#### Extracted data entries:
******************************

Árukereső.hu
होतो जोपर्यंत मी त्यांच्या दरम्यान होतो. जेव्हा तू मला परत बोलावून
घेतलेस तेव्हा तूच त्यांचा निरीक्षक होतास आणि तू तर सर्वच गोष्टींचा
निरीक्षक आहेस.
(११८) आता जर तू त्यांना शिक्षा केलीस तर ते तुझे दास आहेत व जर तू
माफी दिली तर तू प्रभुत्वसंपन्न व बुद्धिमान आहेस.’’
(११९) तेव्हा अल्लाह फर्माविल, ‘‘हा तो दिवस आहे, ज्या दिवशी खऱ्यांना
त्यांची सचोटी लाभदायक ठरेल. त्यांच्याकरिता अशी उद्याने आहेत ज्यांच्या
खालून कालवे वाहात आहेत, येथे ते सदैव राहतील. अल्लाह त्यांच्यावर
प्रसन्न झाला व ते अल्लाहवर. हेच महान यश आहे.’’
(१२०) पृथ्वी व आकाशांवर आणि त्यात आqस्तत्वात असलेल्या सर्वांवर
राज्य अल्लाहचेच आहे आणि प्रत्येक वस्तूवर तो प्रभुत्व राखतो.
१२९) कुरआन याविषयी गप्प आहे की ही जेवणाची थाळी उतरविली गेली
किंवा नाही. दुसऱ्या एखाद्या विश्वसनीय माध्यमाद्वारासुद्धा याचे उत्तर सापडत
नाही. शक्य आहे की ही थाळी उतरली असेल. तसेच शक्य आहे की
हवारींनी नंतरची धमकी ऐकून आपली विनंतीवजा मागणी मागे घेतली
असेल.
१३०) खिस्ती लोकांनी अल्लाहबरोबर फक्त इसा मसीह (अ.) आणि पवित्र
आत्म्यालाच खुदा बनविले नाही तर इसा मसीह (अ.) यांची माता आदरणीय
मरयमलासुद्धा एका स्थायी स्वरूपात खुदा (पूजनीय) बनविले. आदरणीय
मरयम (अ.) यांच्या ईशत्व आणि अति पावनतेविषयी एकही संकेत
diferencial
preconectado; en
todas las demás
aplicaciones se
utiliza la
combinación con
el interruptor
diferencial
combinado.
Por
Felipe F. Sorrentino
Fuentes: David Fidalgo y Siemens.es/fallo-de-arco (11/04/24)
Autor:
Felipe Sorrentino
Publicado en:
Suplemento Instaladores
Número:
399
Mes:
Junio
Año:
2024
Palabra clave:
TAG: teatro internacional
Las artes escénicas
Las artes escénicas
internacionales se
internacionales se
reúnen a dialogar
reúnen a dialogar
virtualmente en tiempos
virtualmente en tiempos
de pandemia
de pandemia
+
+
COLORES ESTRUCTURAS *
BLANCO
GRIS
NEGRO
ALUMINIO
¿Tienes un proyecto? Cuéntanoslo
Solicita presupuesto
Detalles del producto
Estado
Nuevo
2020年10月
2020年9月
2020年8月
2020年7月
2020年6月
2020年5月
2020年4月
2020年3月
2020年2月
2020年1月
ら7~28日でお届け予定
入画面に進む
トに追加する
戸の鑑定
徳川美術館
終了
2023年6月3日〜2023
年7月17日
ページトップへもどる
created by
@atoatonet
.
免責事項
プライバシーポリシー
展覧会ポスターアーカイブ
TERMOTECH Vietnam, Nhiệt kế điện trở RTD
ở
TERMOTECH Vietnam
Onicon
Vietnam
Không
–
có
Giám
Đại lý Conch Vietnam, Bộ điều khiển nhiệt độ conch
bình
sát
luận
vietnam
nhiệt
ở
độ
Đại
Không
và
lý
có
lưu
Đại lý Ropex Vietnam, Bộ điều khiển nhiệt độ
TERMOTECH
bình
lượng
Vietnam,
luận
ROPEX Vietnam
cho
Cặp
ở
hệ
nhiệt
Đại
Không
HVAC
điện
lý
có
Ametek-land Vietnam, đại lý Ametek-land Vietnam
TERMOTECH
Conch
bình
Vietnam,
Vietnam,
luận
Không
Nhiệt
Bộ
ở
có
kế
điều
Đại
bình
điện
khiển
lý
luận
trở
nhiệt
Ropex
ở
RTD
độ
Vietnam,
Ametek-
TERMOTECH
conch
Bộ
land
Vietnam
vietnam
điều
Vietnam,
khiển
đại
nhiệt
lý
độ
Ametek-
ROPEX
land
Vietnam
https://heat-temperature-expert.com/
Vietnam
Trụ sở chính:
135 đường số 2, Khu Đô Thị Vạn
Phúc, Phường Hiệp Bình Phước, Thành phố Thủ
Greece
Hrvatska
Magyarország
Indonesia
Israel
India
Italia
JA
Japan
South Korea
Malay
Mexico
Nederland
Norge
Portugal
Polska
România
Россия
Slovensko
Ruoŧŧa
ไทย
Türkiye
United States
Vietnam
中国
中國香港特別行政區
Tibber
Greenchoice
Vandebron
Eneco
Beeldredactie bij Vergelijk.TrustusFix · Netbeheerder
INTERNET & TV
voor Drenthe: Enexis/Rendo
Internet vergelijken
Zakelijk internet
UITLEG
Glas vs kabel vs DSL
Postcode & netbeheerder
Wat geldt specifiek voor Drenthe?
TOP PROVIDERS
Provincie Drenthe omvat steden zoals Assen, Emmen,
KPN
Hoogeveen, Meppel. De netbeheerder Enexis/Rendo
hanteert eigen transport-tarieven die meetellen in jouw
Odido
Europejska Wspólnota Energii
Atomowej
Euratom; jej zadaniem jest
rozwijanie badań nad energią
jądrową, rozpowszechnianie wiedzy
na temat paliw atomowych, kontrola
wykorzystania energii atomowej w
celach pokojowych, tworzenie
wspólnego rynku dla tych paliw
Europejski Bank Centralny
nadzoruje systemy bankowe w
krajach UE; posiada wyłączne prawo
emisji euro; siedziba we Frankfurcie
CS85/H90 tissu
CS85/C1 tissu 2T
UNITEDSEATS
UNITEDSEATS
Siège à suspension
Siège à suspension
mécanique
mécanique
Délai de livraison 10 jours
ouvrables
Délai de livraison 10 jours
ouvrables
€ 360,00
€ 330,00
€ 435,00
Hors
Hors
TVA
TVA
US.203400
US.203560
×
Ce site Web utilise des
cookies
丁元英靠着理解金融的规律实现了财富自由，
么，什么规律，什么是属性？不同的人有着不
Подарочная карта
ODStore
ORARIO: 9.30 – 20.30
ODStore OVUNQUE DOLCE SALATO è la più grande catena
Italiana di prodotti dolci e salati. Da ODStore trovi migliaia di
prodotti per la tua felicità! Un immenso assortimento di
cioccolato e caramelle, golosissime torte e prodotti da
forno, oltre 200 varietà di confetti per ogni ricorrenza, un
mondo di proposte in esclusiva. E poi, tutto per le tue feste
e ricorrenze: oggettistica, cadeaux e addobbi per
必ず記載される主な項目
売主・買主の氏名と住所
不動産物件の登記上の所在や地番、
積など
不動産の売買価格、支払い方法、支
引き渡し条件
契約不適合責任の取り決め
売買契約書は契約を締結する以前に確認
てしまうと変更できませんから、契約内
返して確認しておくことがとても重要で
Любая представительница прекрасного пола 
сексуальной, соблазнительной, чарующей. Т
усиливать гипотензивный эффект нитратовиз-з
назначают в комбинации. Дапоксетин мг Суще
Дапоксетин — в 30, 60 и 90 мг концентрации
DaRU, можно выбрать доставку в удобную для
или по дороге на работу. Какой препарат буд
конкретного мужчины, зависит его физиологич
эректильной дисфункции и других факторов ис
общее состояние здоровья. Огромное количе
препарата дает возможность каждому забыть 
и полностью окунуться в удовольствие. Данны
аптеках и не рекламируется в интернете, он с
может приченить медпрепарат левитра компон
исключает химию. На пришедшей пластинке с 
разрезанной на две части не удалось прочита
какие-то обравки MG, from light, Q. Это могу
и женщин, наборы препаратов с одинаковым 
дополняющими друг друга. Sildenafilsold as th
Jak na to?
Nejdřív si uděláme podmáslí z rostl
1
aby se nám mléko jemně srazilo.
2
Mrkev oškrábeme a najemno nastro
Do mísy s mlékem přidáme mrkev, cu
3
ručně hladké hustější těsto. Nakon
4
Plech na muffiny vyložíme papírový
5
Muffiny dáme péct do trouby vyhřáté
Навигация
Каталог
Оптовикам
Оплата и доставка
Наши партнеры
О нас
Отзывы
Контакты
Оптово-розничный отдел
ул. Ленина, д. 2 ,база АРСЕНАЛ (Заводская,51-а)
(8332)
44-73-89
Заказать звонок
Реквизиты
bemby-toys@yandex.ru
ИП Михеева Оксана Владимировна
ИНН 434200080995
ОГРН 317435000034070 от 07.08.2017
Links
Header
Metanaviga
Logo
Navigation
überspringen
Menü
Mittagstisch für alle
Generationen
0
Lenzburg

******************************

#### Task to complete:
The required output is the line holding "売主・買主の氏名と住所" plus every line after it in the data, reproduced exactly.

#### Your response:
売主・買主の氏名と住所
不動産物件の登記上の所在や地番、
積など
不動産の売買価格、支払い方法、支
引き渡し条件
契約不適合責任の取り決め
売買契約書は契約を締結する以前に確認
てしまうと変更できませんから、契約内
返して確認しておくことがとても重要で
Любая представительница прекрасного пола 
сексуальной, соблазнительной, чарующей. Т
усиливать гипотензивный эффект нитратовиз-з
назначают в комбинации. Дапоксетин мг Суще
Дапоксетин — в 30, 60 и 90 мг концентрации
DaRU, можно выбрать доставку в удобную для
или по дороге на работу. Какой препарат буд
конкретного мужчины, зависит его физиологич
эректильной дисфункции и других факторов ис
общее состояние здоровья. Огромное количе
препарата дает возможность каждому забыть 
и полностью окунуться в удовольствие. Данны
аптеках и не рекламируется в интернете, он с
может приченить медпрепарат левитра компон
исключает химию. На пришедшей пластинке с 
разрезанной на две части не удалось прочита
какие-то обравки MG, from light, Q. Это могу
и женщин, наборы препаратов с одинаковым 
дополняющими друг друга. Sildenafilsold as th
Jak na to?
Nejdřív si uděláme podmáslí z rostl
1
aby se nám mléko jemně srazilo.
2
Mrkev oškrábeme a najemno nastro
Do mísy s mlékem přidáme mrkev, cu
3
ručně hladké hustější těsto. Nakon
4
Plech na muffiny vyložíme papírový
5
Muffiny dáme péct do trouby vyhřáté
Навигация
Каталог
Оптовикам
Оплата и доставка
Наши партнеры
О нас
Отзывы
Контакты
Оптово-розничный отдел
ул. Ленина, д. 2 ,база АРСЕНАЛ (Заводская,51-а)
(8332)
44-73-89
Заказать звонок
Реквизиты
bemby-toys@yandex.ru
ИП Михеева Оксана Владимировна
ИНН 434200080995
ОГРН 317435000034070 от 07.08.2017
Links
Header
Metanaviga
Logo
Navigation
überspringen
Menü
Mittagstisch für alle
Generationen
0
Lenzburg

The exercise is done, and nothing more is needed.